Further interesting stuff from Bourne was that the thought that data are created are equal must end, that we need to understand how data are used, that reductionism is not a dirty word, that we should do more with the long tail, and should stop looking at funding agencies. And to conclude: “Think about the questions we wish to answer rather than simply being able to retrieve the data.”
The remainder of the launch meeting was perhaps really what is all about – established and perhaps-to-be-established working groups gathered for afternoon sessions on the second day and reported back on this the next day. We can tell at the next (mid-September in Washington) plenary RDA meeting what real actions have been taken up by all these groups, what plans are still valid and where new things are added.

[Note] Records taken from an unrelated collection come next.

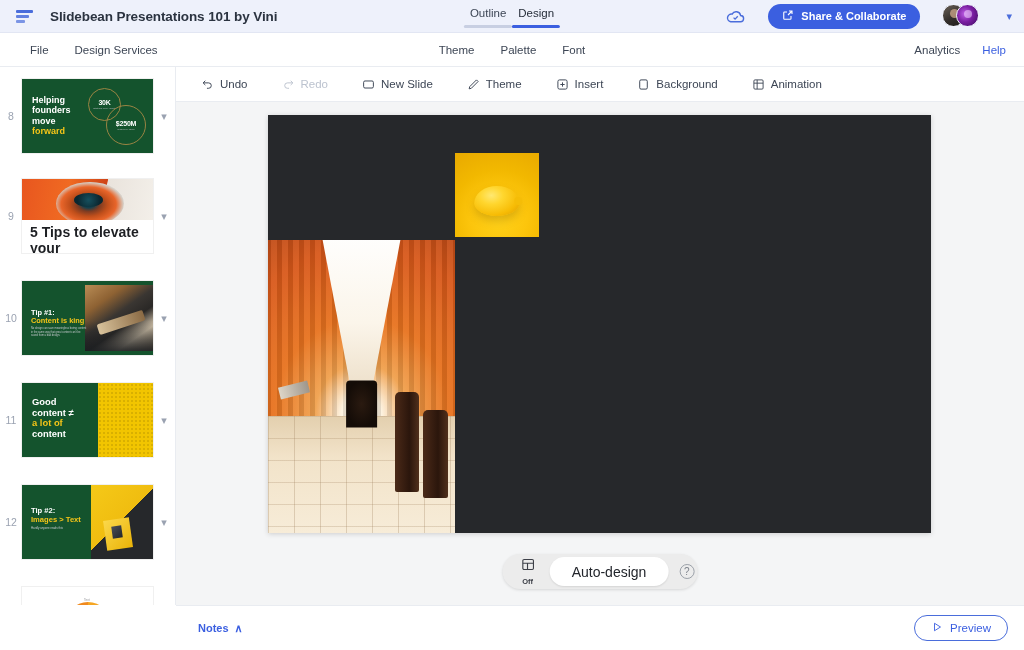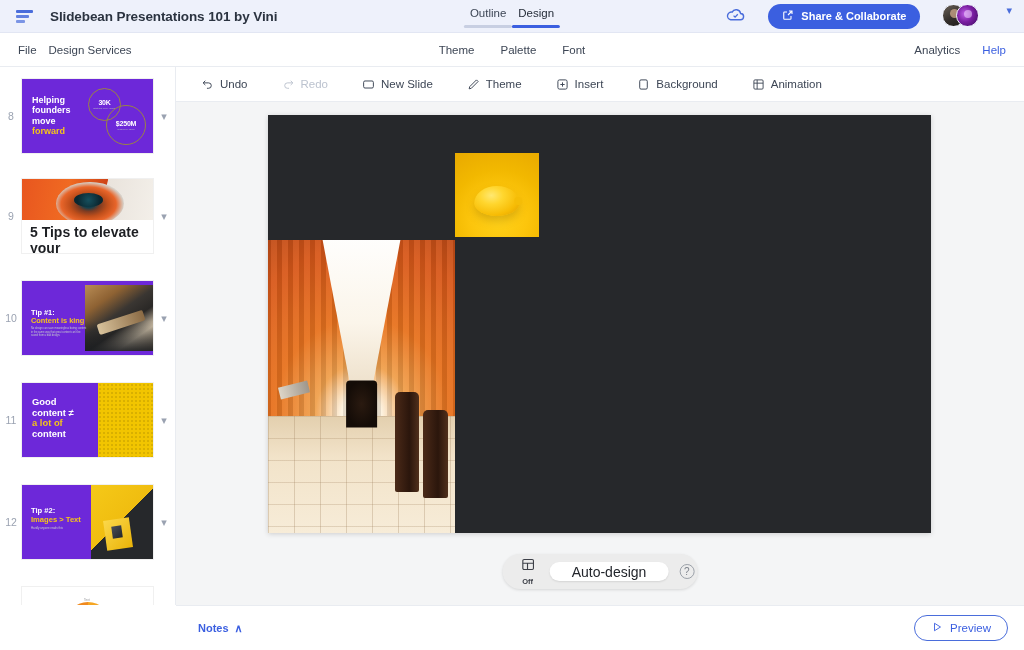--- a/index.html
+++ b/index.html
@@ -41,21 +41,21 @@
     font-size: 11.5px; color: #3d4655; padding: 0 6px 9px 6px;
     position: relative; cursor: pointer;
   }
   .tab .underline {
     position:absolute; left:0; right:0; bottom:0; height:3px; background:#c8cfe2; border-radius:2px;
   }
   .tab.active { color:#1f2733; }
   .tab.active .underline { background:#3b5fe0; }
 
   .top-right {
-    margin-left: auto; display:flex; gap: 22px; padding-right: 12px;
+    margin-left: auto; display:flex; align-items:center; gap: 22px; padding-right: 12px;
   }
   .cloud-icon { width: 21px; height: 21px; color:#4a6ddb; display:flex; }
   .share-btn {
     display:flex; align-items:center; gap:7px;
     background:#3b5fe0; color:#fff;
     border-radius: 15px; height: 25px; padding: 0 14px;
     font-size: 11px; font-weight: bold; cursor:pointer; white-space:nowrap;
   }
   .avatars { display:flex; align-items:center; position:relative; width: 42px; height: 24px; }
   .av {
@@ -67,21 +67,21 @@
   .av2 { left: 14px; background: radial-gradient(circle at 38% 42%, #c060e8 0%, #7b1fa2 45%, #3b0a5c 100%); }
   .av2::after{ content:''; position:absolute; left:7px; top:5px; width:8px;height:8px;border-radius:50%;background:#f2d6ff; opacity:.55;}
   .chev-down-blue { color:#4a6ddb; font-size: 11px; }
 
   
   .menubar {
     height: 34px; display:flex; align-items:center;
     background:#fff; border-bottom: 1px solid #e9ecf1;
     position: relative;
   }
-  .menu-left { display:flex; gap: 12px; padding-left: 18px; align-items: center; }
+  .menu-left { display:flex; gap: 26px; padding-left: 30px; align-items: center; }
   .menu-center { position:absolute; left:50%; transform: translateX(-50%); display:flex; gap:26px; }
   .menu-right { margin-left:auto; display:flex; gap: 22px; padding-right: 18px; }
   .menu-item { font-size: 11.5px; color:#3d4655; cursor:pointer; white-space:nowrap; }
   .menu-item.link { color:#3b5fe0; }
 
   
   .toolbar {
     position:absolute; left:176px; right:0; top:67px; height:35px;
     background:#fff; display:flex; align-items:center; gap:8px;
     border-bottom:1px solid #e9ecf1; padding-left: 12px;
@@ -99,21 +99,21 @@
     background:#fff; border-right:1px solid #e9ecf1;
     overflow:hidden;
   }
   .slide-row {
     display:flex; align-items:center; height:102px; position:relative;
   }
   .slide-num {
     width: 22px; text-align:center; font-size: 10.5px; color:#9aa2b1; flex:none;
   }
   .thumb {
-    width: 131px; height: 74px; background:#6d28d9; position:relative; overflow:hidden;
+    width: 131px; height: 74px; background:#14532d; position:relative; overflow:hidden;
     flex:none; box-shadow: 0 0 0 1px rgba(0,0,0,0.06);
   }
   .thumb-chev { width:22px; text-align:center; color:#9aa2b1; font-size: 11px; flex:none; cursor:pointer;}
 
   
   .t-title { position:absolute; font-weight:bold; color:#fff; line-height:1.14; }
   .t-yellow { color:#f5c518; }
   .t-orange { color:#e8541e; }
   .t-sub { position:absolute; font-size:2.6px; color:#c6c9cd; line-height:1.35; }
 
@@ -258,21 +258,21 @@
     display:flex; align-items:center; gap:0;
     background:#ececec; border-radius:20px; height:35px; padding: 3px;
     box-shadow: 0 1px 3px rgba(0,0,0,0.12);
   }
   .ad-off {
     width:44px; height:29px; display:flex; flex-direction:column;
     align-items:center; cursor:pointer;
   }
   .ad-off .lbl { font-size:7.5px; color:#3d4048; margin-top:1px; font-weight:bold;}
   .ad-on {
-    background:#fff; border-radius:17px; height:19px; padding: 0 22px;
+    background:#fff; border-radius:17px; height:29px; padding: 0 22px;
     display:flex; align-items:center; font-size:14px; color:#22252b;
     cursor:pointer; box-shadow: 0 1px 2px rgba(0,0,0,0.10);
   }
   .ad-help {
     margin-left:11px; width:15px; height:15px; border-radius:50%;
     border:1px solid #9aa0a8; color:#7c828b; font-size:10px;
     display:flex; align-items:center; justify-content:center; cursor:pointer;
   }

Also for us both at 3TU.datacentre and TU Delft Library we need to work on our ambition and see where we can streamline this with all the RDA initiatives. Will we be able to take part in the yet-to-be-approved engagement working group , the publishing data interest group (with its subgroup on citation of dynamic data), while our DANS colleagues chair the to-be-approved certification working group and more interesting stuff is going in, e.g. in Preservation, or PID information, Terminology, etc ….? What we know for sure is that we cannot do everything, There were three things though that I brought back with me to have some further thoughts about:
- Should we (copying Research Data Canada) start a Research Data Netherlands initiative? Where we make sure that there is a voice for the Netherlands in several associations, alliances, working groups and that we think about an efficient workload and division in topics, disciplines?
- Would it be an idea (perhaps for the to-be-approved RDA Working Group on Preservation?) to start working on a retention table, so that we take the advice to work on “reductionism” into account?
- Is Dataverse Network (which we also will offer to our Delft, Eindhoven and Twente scientists) the thing that is “just as easy” for our scientists to use as Dropbox? Mind you, there is a FileSender option, offered by Surfnet, I am not sure whether we knew about this in Delft!
There was so much more, but I guess I should stop, but not without two more quotes:
- Scott Brim: We should get the horse to drink, the desperate need is there, but it is only clear to us
- We could view RDA as green house to let the flowers grow.
Blog views as per June 25, 2013: 744. After that date post was migrated to this new url.